• Katherine

    28 June 2020 at 7:42 am

    The systems thinking tools push us (the user) to look at issues through different lenses, broadening perspective, and thus expanding the opportunity for discussion and learning. By broadening our perspectives we are then able to identify more of these leverage points and brainstorm more ideas for action/solutions.

    I think too that if more of us were to use more systems thinking tools in class we would, in turn, get more ideas of issues to explore and possible cross-disciplinary work from the student’s responses. This would then create a positive feedback loop (more system thinking means more systems understanding which leads to even more systems thinking and so on). It kind of goes back to an earlier point that Kevin made in a previous forum; systems thinking tools, especially if used in collaboration, can reveal some of our ignorance, and then that ignorance can instigate a desire to learn. (Thank Kevin for making that point and sharing the Ted talk).

    • Laurence

      28 June 2020 at 10:18 am


      You make a great point about the benefits of having a critical mass of users of systems thinking and how that, in turn, would benefit the cross-disciplinary needs of schools. Truth be told the trends are certainly going in that direction so this talk of service learning, sustainability and systems thinking is all very much in line with the outcomes we hope to generate in terms of student learning.

  • Ian

    28 June 2020 at 9:30 am

    Teaching and learning is enhanced with these tools because they take complex concepts and simplify them through visualization strategies. They encourage deep, critical thinking to discover causes, effects, problems, and solutions.
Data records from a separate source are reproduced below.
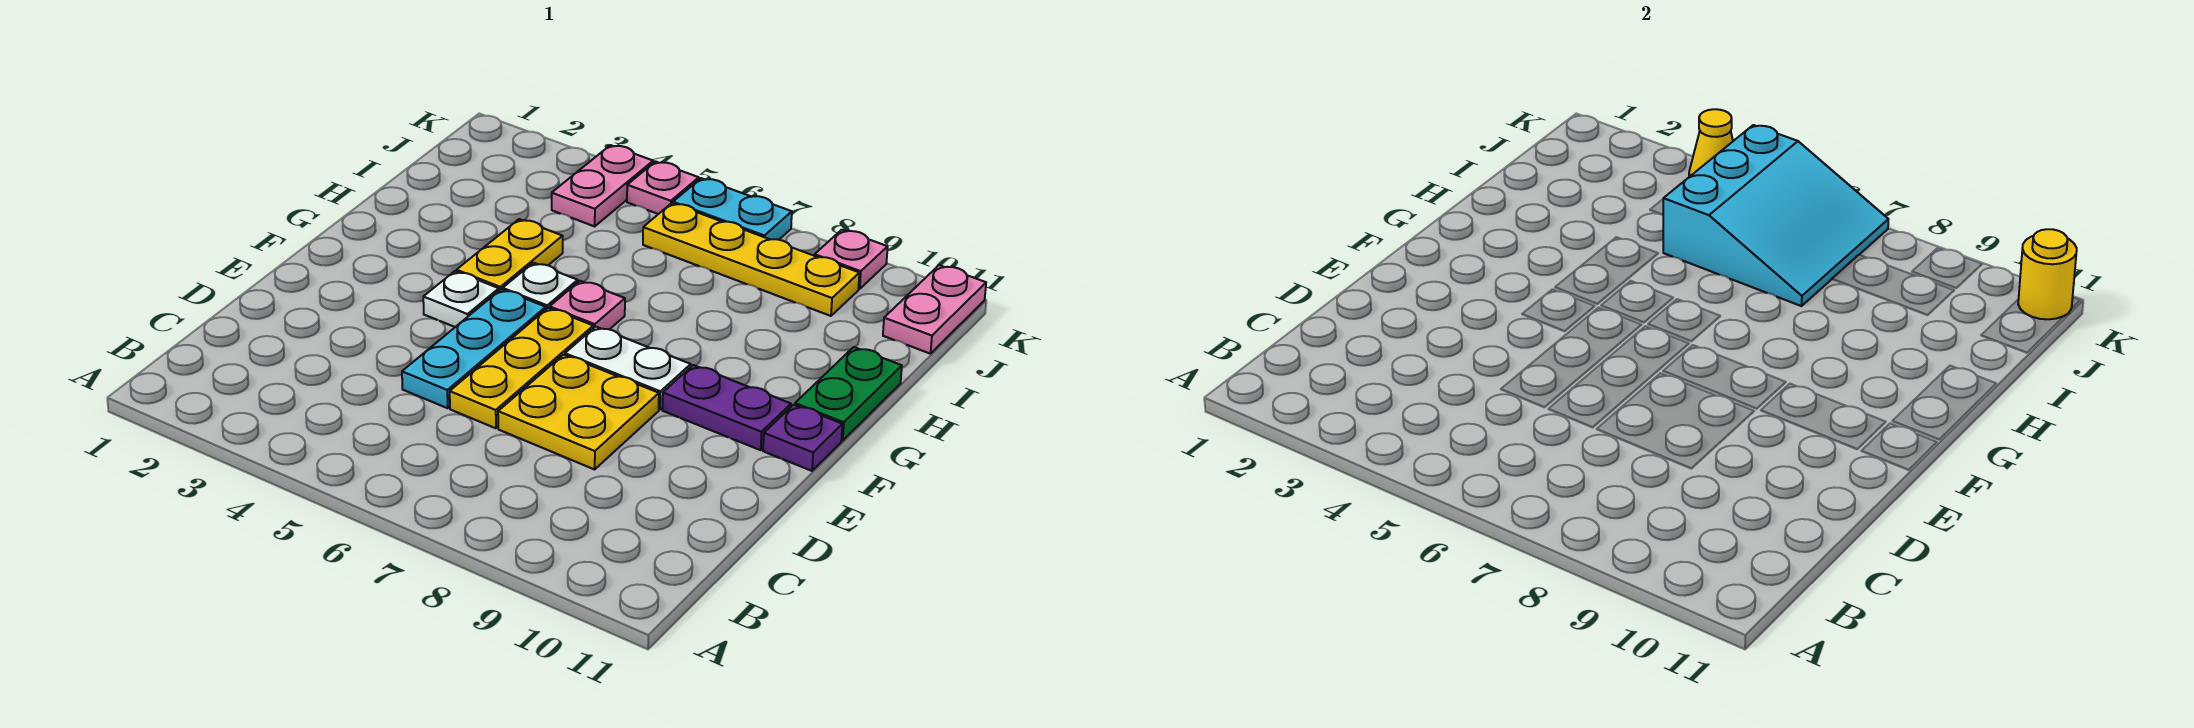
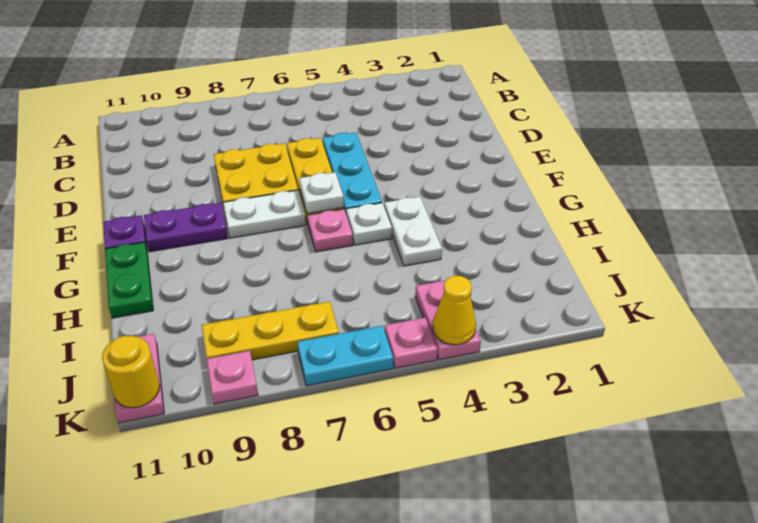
white 1x1 plate [423,271,499,327] -> white 1x1 plate moved to [299,172,344,214]
yellow 1x2 plate [456,219,563,291] -> white 1x2 plate [384,197,442,266]
cyan 3x3 slope [1663,125,1888,306] -> none
yellow 1x4 plate [643,203,859,316] -> yellow 1x3 plate [201,301,339,360]

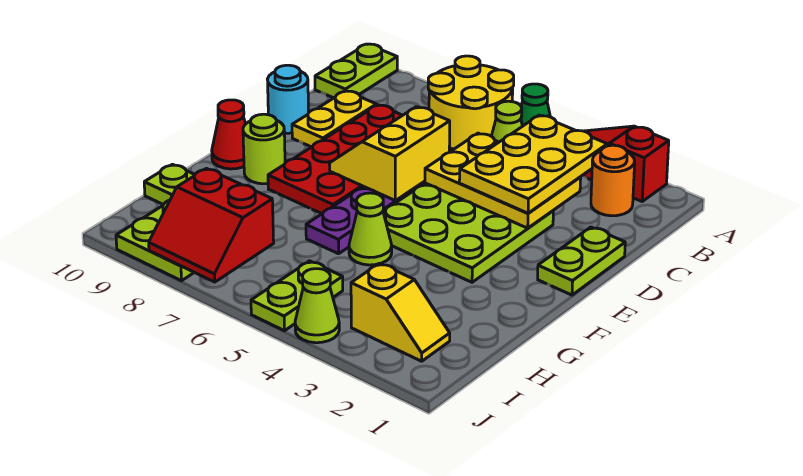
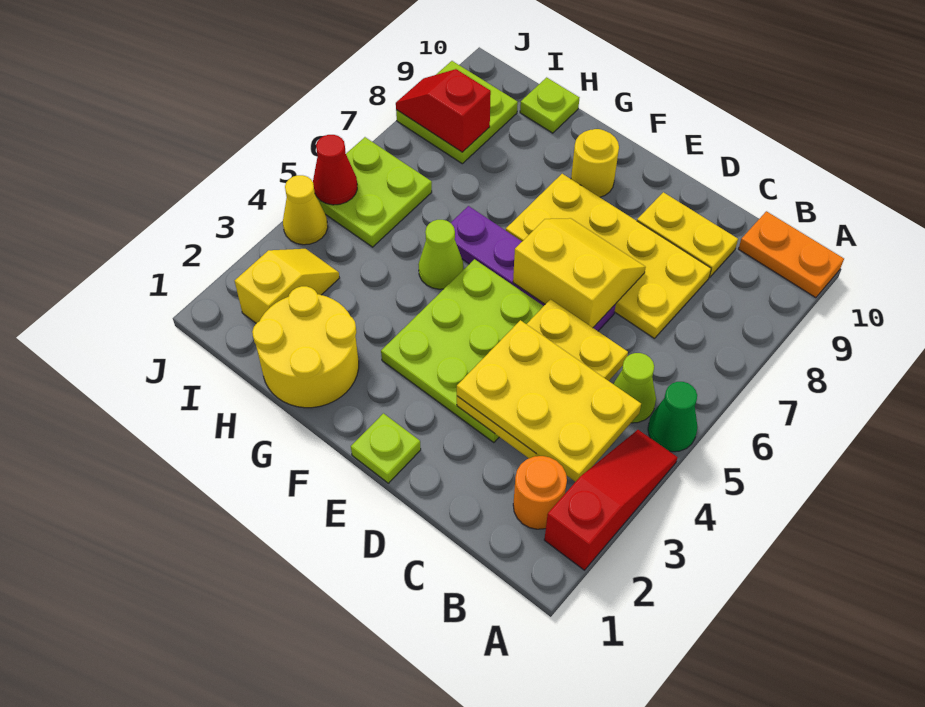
yellow 2x2 round brick [428,56,514,149] -> yellow 2x2 round brick moved to [252,286,359,408]
lime 1x2 plate [315,44,397,98] -> orange 1x2 plate [739,211,844,298]
red 2x4 plate [268,105,402,214] -> yellow 2x4 plate [506,174,711,339]
lime 1x2 plate [538,227,625,295] -> lime 1x1 plate [351,413,421,483]
cyan 1x1 round brick [268,65,309,133] -> none
lime 1x1 round brick [243,114,285,184] -> yellow 1x1 round brick [571,129,619,197]
red 1x1 cone [212,100,245,169] -> red 1x1 cone moved to [313,135,357,205]
yellow 1x2 slope [351,263,450,361] -> yellow 1x2 slope turned to [235,249,339,323]
lime 1x2 plate [251,261,343,331] -> lime 2x2 plate [317,137,432,247]
red 2x2 slope [149,169,274,282] -> red 1x2 slope [396,69,491,152]
lime 1x1 cone [295,269,339,343] -> yellow 1x1 cone [283,175,328,245]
    I can see quite a few opportunities in my context (6-9 ELA); already stealing / borrowing from this ES team for a migration book club unit in grade 6, and stealing from the HS teacher for sustainable community issues in The Giver (grade 6 dystopian fiction) and Lord of the Flies (grade 7 human nature). We’ll be utilizing both of those novels for the first time in our curricula next year, and I’m really excited to design them through some different lenses.

    • Laurence

      28 June 2020 at 10:19 am


      There is no stealing when things are given away willfully. As I always say learning (as with pretty much everything) is done better when there is collaboration and opportunity to use, reuse, refine and expand tools, learning experiences, etc. Great to know that some of these things are useful for you!

  • Ereeny

    28 June 2020 at 9:46 am

    Engaging students in these activities enhances collaboration and communication skills. Students have different perspectives and they become aware that they need to respect other points of view. They do not necessarily have to agree with it, but they can simply respect it.
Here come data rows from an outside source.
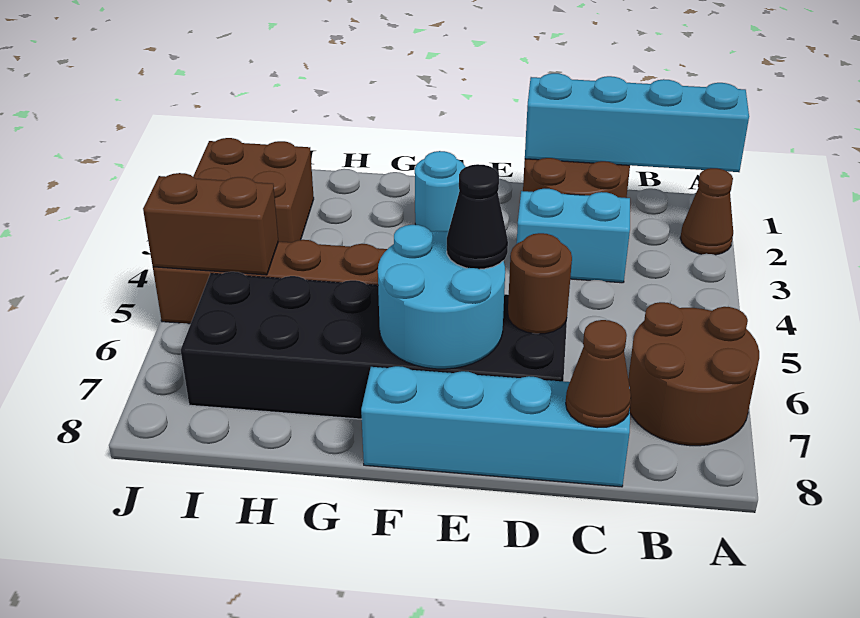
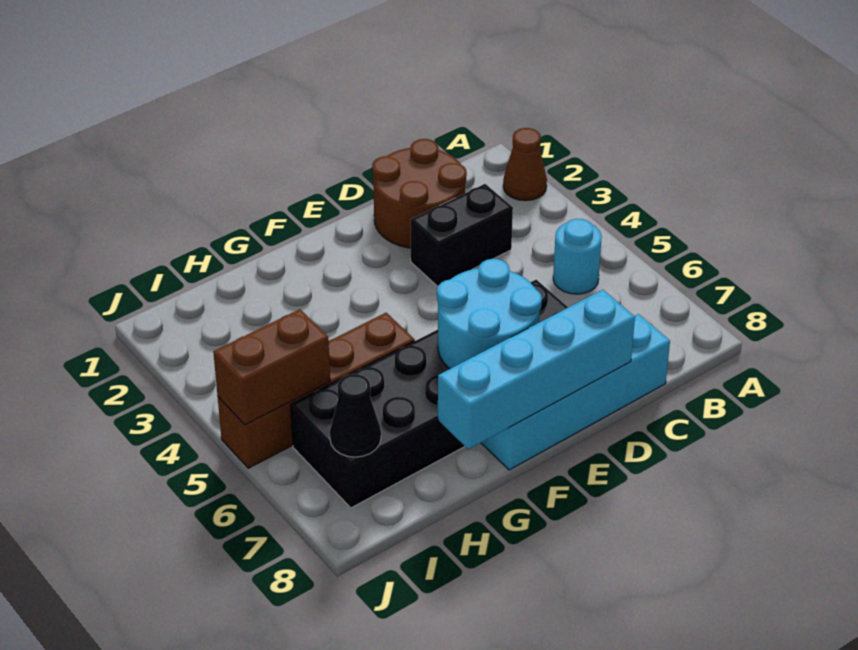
cyan 1x4 brick [525,73,749,172] -> cyan 1x4 brick moved to [438,290,635,449]
brown 2x2 round brick [628,302,759,446] -> none
cyan 1x2 brick [517,189,630,283] -> black 1x2 brick [410,184,513,286]
brown 1x1 cone [566,320,631,428] -> none
brown 1x1 round brick [508,233,572,334] -> none
black 1x1 cone [447,164,508,269] -> black 1x1 cone moved to [330,374,381,457]
cyan 1x1 round brick [415,151,465,231] -> cyan 1x1 round brick moved to [553,219,602,294]
brown 2x2 brick [193,138,314,242] -> none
    I can use system tools with students and teachers to brainstorm an initial idea of a project during the investigation process. We will have a visual framework of what they are planning for.

    • Laurence

      28 June 2020 at 10:21 am


      Your role as coordinator is a bit more difficult in terms of the need to coordinate across and within groups, but you serve very much as the ‘pollinator’ of ideas and processes and are a critical piece to the cultivation of a service culture in your community. I hope these things – or at least some of them – are useful in that context. Keep up the good work!

  • Deleted User

    Deleted User
    28 June 2020 at 12:26 pm

    Systems thinking tools encourage us to broaden our perspective by scaffolding our thinking in such a way that we are analysing instead of identifying. They are definitely valuable to our own learning as educators (student well being, curriculum design, unit planning, etc).
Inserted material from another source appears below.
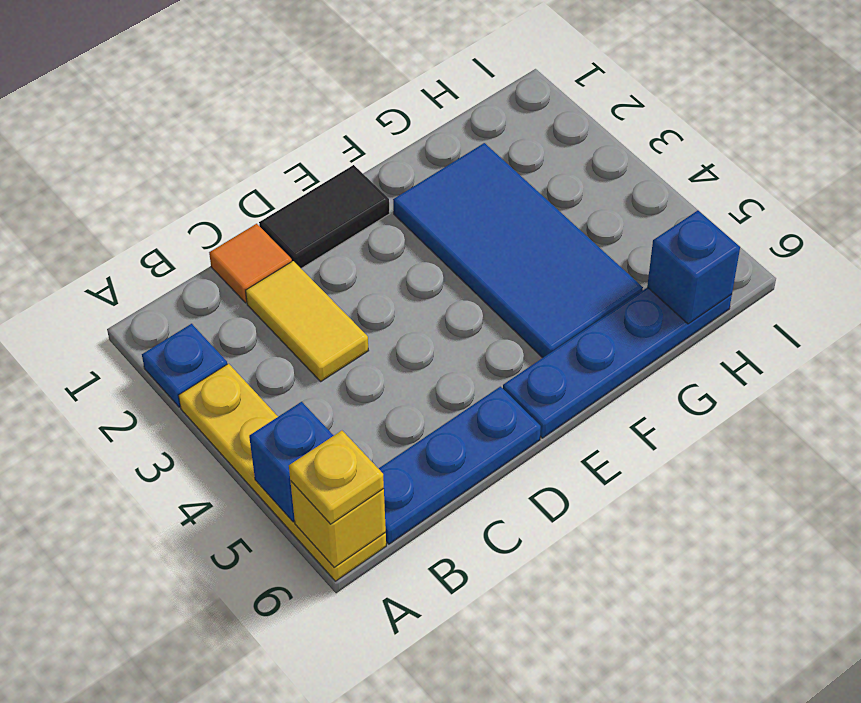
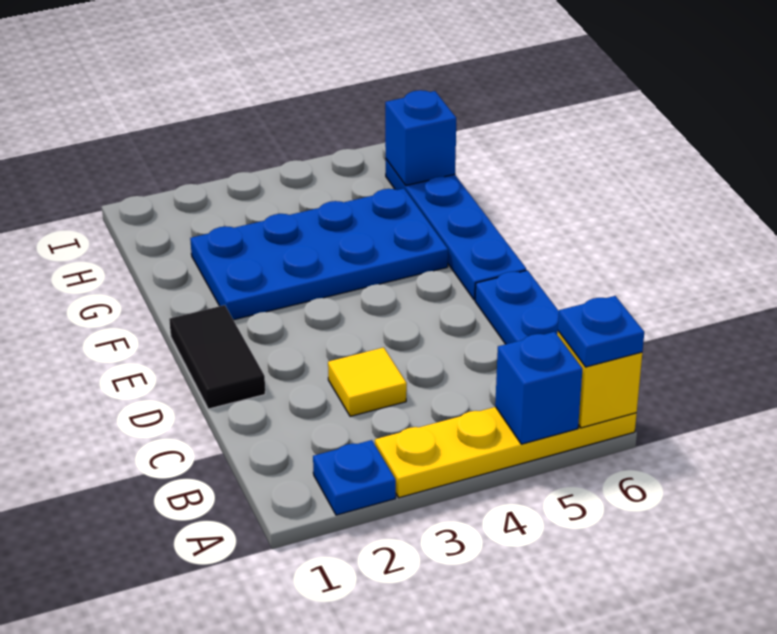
yellow 1x1 plate [289,431,384,524] -> blue 1x1 plate [558,296,644,367]
orange 1x1 tile [209,224,292,303] -> none
yellow 1x2 tile [246,261,369,381] -> yellow 1x1 tile [328,347,407,416]
blue 2x4 tile [393,143,643,358] -> blue 2x4 plate [190,188,448,320]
    In my own context, I think these tools and strategies would be best used in conjunction with each other (where possible) and not treated as separate tools. Any strategy that gets students thinking critically, sharing their thinking with each other and explaining cause/effect is going to be beenficial in developing those ’21st century skills’!

    • Laurence

      29 June 2020 at 5:35 am


      I love that you bring up the use of the tools in conjunction with each other. In a note I just wrote to Ian, using it in this way actually really deepens the understanding of systems and relationships in students. I think that analyzing an issue (for example) by having groups of students use different tools simultaneously and then presenting out on their thoughts would really allow for students to not just make connections to the content, but also make connections between the tools and how the learning is presented visually. It has great potential!

  • Kevin

    29 June 2020 at 6:51 am

    I think it broadens the scope with which students can see an issue. At first, students may devise simple solutions to problems. These systems thinking tools allow both students and teachers to see the ‘whole picture’ on things. The iceberg is also a useful visible thinking routine to use for students in the toolbox.

    • Laurence

      11 July 2020 at 5:51 am

      Great points Kevin. You are correct. You’ll find that there are a few ‘recurring themes’ (as I call them” within systems thinking and the interconnections to a whole picture figure prominently in that. If students are able to develop their thinking habits so that they can do that more regularly they also become better cricital thinkers and more empathetic decision makers.